Trademark Comparison with Copyrights, and Patents

The categories of intellectual property – Trademarks, Copyrights, and Patents – are often misused by many people and even some attorneys. Each has their own distinct definition and each provides protection over different types of intellectual property with different goals and purposes.  The following is a brief trademark comparison with copyrights and patents:

  • A Trademark is a word, name, symbol, or device used in commerce in connection with goods or services to indicate the source of those goods or services from the goods and services of others. Ownership of a trademark gives the owner the right to prevent others from using a confusingly similar trademark. Additionally, the owner of a famous trademark gives that owner the right to prevent others from diluting that trademark – i.e., trademark dilution. The length of a trademark comes in 10 year terms. When registration is granted, the trademark lasts 10 years, with 10 year renewal terms after the previous term. Trademarks could last indefinitely as long as the owner continues to use the trademark to identify its goods and services.

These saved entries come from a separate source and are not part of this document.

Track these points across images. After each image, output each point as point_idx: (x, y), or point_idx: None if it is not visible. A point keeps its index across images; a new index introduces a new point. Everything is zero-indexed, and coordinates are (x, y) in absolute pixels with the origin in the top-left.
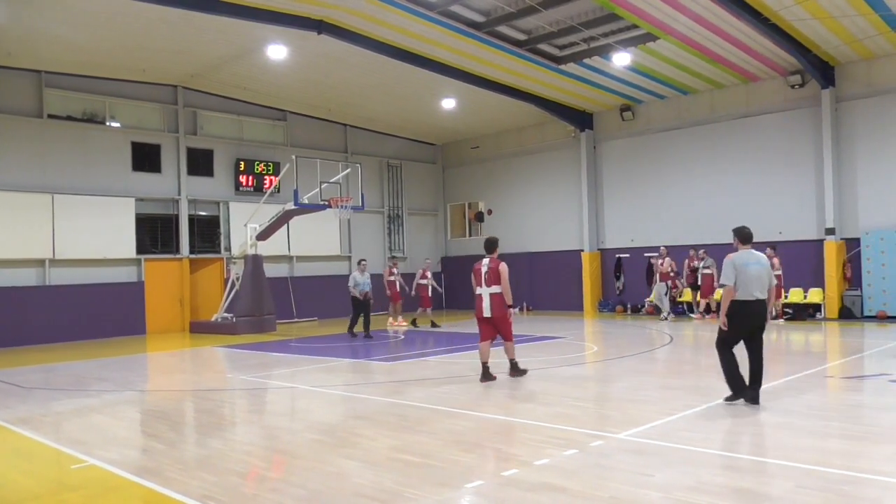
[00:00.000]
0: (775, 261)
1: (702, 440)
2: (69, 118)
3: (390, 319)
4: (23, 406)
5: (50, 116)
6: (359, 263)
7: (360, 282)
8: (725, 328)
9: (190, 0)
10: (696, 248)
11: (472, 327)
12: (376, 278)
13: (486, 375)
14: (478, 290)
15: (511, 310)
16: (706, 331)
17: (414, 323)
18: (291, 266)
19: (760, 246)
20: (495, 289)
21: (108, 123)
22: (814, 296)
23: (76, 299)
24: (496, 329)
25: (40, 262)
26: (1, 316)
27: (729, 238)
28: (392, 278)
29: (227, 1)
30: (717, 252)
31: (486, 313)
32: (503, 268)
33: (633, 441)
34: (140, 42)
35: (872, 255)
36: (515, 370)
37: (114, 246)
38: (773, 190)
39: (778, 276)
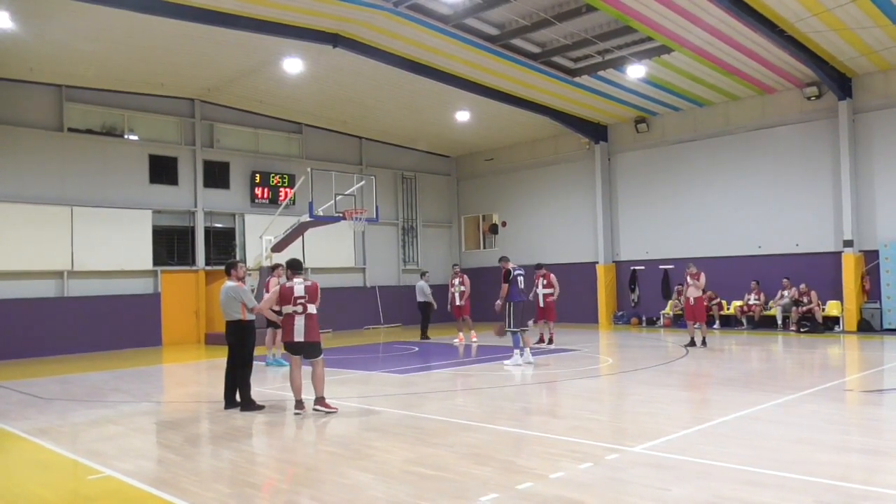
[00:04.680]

  • A Copyright provides protection to the author of an original work. The author has exclusive rights for a certain number of years in that original work as well as derivative works. Generally the length being the life of the author plus 70 years.
  • A Patent gives an inventor property rights in his invention. It grants the right to exclude others from making, using, selling, or offering the invention for sale in the U.S. and importing the invention into the U.S. for a limited number of years, typically 20.

Intellectual Property Legal Rights

Each category provides exclusive rights to the owners. These rights can prevent others from infringing upon those rights and damaging your intellectual property.


A valid federal trademark registration will always be used in connection with goods or services in order to indicate source of the trademark and symbolize the good will of that source.  The rights of a trademark owner will only extend to that trademark’s association with the goods and services the trademark is used with or for. Therefore, a registered trademark does not give the trademark owner a monopoly in the use of a word, symbol, or device. The trademark gives the owner a monopoly in the use of a word, symbol, or device which is used in connection with the specific goods or services that the trademark registration covers.

For example, the owner of a “Pumpkin Spice” trademark for “hotel services” may be able to only exclude others from using an identical or similar trademark in the “hotel services” international classification.  This means that using the word phrase “Pumpkin Spice” in an industry other than the hotel industry would not infringe on the “Pumpkin Spice” trademark. Thus, it is nearly impossible for a trademark owner to stop every possible use of the phrase “Pumpkin Spice”.


A copyright protects the original works of an author. This could be a book, musical, picture, news column, architectural works, etc. A copyright gives the exclusive right to copy, distribute, perform, or display the protected work. To compare to a trademark, a trademark protects the subject matter of the work, while a copyright protects the particular form in which the subject matter is expressed.

Trademark Cybersquatting Patents

The goal of a patent is to protect inventions and other discoveries. A patent will grant to the owner the rights to exclude all others from making, using, selling, or offering its invention for sale in the U.S. Patents come in three forms, utility patents, design patents, and plant patents.

Who May Acquire the Rights of a Trademark

Trademark rights may be obtained by the company or individual(s) that uses the trademark in commerce in connection with the goods, products or services.